Within the market, Old Mutual held the number two position in General Insurance in Uganda, improved its Kenya ranking from seventh to sixth, and secured the lead insurer role for the Insurance Consortium of Oil and Gas Uganda. In Life Corporate, it ranked number two in Group Life and number three in Group Credit, up from number eight in 2021.
Balance Sheet and Liquidity Strengthen Materially
Total assets grew 6% to KES 79.2 billion. Total equity strengthened 3% to KES 20.4 billion from KES 19.7 billion in 2024. Shareholder funds reached KES 16.48 billion.
The most significant balance sheet development was liquidity.

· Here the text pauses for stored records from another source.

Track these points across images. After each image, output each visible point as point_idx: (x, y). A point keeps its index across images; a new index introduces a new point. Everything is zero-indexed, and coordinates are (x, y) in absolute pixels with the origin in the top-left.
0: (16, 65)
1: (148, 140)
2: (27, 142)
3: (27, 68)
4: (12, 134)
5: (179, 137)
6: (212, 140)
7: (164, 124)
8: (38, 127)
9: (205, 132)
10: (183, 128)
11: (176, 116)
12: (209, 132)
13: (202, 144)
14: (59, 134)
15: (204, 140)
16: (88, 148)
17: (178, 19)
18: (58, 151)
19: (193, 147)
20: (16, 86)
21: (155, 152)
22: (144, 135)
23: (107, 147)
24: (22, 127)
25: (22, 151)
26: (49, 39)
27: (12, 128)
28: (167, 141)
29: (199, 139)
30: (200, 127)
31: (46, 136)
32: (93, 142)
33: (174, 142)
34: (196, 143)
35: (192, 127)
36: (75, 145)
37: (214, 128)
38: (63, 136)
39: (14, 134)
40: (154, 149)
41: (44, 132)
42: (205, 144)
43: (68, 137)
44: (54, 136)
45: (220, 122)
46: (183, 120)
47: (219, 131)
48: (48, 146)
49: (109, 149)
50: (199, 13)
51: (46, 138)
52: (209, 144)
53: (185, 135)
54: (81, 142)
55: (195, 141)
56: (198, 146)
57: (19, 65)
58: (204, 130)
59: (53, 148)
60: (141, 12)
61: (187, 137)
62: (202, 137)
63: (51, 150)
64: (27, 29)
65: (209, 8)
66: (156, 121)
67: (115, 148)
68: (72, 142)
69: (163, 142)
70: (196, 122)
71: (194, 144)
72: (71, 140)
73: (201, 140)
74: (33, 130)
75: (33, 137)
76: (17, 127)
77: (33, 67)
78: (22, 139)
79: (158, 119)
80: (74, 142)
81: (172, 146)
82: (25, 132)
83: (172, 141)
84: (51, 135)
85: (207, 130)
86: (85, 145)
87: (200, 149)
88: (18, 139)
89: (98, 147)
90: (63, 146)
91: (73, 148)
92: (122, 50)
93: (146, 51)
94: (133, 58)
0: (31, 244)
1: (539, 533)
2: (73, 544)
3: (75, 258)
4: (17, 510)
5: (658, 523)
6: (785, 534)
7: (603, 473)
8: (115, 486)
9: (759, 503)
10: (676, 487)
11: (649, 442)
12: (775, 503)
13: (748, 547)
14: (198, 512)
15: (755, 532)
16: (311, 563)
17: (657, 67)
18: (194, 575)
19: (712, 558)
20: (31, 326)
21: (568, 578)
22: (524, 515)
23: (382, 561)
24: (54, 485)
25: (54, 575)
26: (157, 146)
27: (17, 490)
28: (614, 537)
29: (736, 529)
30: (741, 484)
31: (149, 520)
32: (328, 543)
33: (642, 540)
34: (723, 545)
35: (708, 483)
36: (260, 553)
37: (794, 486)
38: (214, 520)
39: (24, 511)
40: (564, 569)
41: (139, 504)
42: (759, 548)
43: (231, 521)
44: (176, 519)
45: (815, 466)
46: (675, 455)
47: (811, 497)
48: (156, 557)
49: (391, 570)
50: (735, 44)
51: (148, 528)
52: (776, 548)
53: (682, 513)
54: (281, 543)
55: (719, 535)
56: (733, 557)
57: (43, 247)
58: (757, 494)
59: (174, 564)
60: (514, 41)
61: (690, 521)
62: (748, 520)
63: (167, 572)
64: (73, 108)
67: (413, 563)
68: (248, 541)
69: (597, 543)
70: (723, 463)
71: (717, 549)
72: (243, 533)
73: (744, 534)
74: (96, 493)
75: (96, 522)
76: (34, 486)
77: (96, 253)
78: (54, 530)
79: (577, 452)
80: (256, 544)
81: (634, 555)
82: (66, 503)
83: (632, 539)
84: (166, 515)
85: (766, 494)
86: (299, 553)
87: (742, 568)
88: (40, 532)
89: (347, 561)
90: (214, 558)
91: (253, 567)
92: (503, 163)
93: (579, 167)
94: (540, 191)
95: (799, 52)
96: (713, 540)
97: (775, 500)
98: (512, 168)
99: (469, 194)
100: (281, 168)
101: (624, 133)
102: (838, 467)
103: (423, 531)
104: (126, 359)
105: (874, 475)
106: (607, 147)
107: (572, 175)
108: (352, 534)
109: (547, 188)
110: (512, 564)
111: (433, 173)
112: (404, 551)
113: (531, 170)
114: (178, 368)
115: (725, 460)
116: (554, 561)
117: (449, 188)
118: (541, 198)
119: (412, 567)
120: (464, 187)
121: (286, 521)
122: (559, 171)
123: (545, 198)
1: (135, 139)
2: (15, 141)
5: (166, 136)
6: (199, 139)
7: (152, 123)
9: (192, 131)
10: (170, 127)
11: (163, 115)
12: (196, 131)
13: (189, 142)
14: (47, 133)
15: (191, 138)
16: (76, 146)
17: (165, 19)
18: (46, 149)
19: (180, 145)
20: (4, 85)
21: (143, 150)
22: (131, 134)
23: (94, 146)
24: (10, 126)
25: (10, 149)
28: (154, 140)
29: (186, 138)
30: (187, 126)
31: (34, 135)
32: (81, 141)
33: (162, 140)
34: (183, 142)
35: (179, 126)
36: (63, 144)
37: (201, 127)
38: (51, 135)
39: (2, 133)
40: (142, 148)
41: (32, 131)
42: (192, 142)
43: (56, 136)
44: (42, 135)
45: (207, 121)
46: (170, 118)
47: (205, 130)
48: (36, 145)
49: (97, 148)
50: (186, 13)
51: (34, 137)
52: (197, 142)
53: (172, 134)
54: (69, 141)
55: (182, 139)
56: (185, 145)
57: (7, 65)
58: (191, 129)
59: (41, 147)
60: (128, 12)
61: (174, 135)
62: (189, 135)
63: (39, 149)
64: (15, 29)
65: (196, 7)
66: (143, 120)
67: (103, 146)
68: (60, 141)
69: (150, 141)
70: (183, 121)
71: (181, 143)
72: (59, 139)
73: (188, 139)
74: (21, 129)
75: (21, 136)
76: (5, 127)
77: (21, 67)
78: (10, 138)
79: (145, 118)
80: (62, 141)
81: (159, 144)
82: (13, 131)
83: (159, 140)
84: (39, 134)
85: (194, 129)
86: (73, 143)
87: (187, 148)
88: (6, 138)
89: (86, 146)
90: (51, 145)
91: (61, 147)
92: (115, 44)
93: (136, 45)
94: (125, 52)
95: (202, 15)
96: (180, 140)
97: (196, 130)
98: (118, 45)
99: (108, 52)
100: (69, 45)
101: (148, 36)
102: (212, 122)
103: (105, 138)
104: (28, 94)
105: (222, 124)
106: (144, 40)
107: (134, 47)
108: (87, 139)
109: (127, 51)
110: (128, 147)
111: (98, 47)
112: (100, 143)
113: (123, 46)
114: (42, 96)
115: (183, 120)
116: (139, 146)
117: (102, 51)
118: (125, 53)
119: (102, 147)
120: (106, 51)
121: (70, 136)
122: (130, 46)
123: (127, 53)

Cash and cash equivalents increased 33% to KES 15.1 billion from KES 11.3 billion in 2024 providing the group with financial room to fund growth, expand distribution, and pursue opportunities across its operating markets.
No dividend has been recommended for 2025, consistent with 2024. The board has indicated that distributable cash will be released upon completion of the property sale, which spans a KES 20 billion portfolio including Old Mutual Tower in Nairobi, Nakawa Business Park in Uganda, and Equatoria Tower in South Sudan.
Digital Growth Moves from Experiment to Evidence
E-commerce sales grew 33% to KES 708 million from KES 533 million in 2024, reflecting growing customer adoption of end-to-end digital purchase journeys. The group counted 99,161 active digital users during the year.
The Thrive wellness app produced the sharpest growth figure in the entire results: downloads increased more than fortyfold, from 3,105 in 2024 to 128,153 in 2025. Since its October 2025 launch, the platform has accumulated over 160,000 registered users. Four in ten return daily. Six in ten return at least once a week. Thrive ranked number one in Health and Fitness on Kenya’s Google Play Store.
The platform spans financial wellbeing, physical health, mental resilience, and nutritional guidance. Cross-pillar engagement is broad: 45% Social, 25% Financial, 20% Mind, 18% Nutrition, 18% Challenges. The average Thrive score across users rose 5% above baseline — an early directional signal of behavioural change at scale.
Corporate Milestones Reshape the Operating Structure
Several structural decisions in 2025 will define how the group operates through the next cycle.
Old Mutual completed the merger of its two Kenya life entities, Old Mutual Life Assurance Kenya (OMLAK) and Old Mutual Life Assurance Company (OMLAC), simplifying the operating model and consolidating customer relationships under a single platform.
In Rwanda, the group became the first major insurer to integrate with the Irembo national e-government platform, gaining direct access to over 2 million registered users for motor insurance services. In Uganda, a partnership with Nxt Pe enabled customers to pay life insurance premiums and set up standing orders directly via Airtel Money.
The group integrated with Paystack to streamline digital payments across its platforms. Old Mutual Investment Group Kenya also partnered with the Octagon Unit Trust Scheme and Ziidi Money Market Fund by Safaricom to provide fund management services, extending its retail investment reach through one of East Africa’s most widely used mobile platforms.
What the Numbers Signal for 2026
The FY 2025 results reveal a business executing a portfolio shift that began in 2022. The exits from loss-making markets, the concentration on high-margin segments, the compounding of assets under management, and the fortyfold growth in digital app downloads are not isolated data points. They form a coherent arc.
The outstanding question remains the property transaction. Until that sale completes, dividend-eligible cash stays locked. Investors watching for a capital return signal should track that single event more than any earnings line. Everything else in this result suggests the operating businesses are performing ahead of where they stood 24 months ago and that the 2025 to 2030 strategy, which targets accelerated growth across life, general insurance, assets management, and digital, has a credible foundation to build from.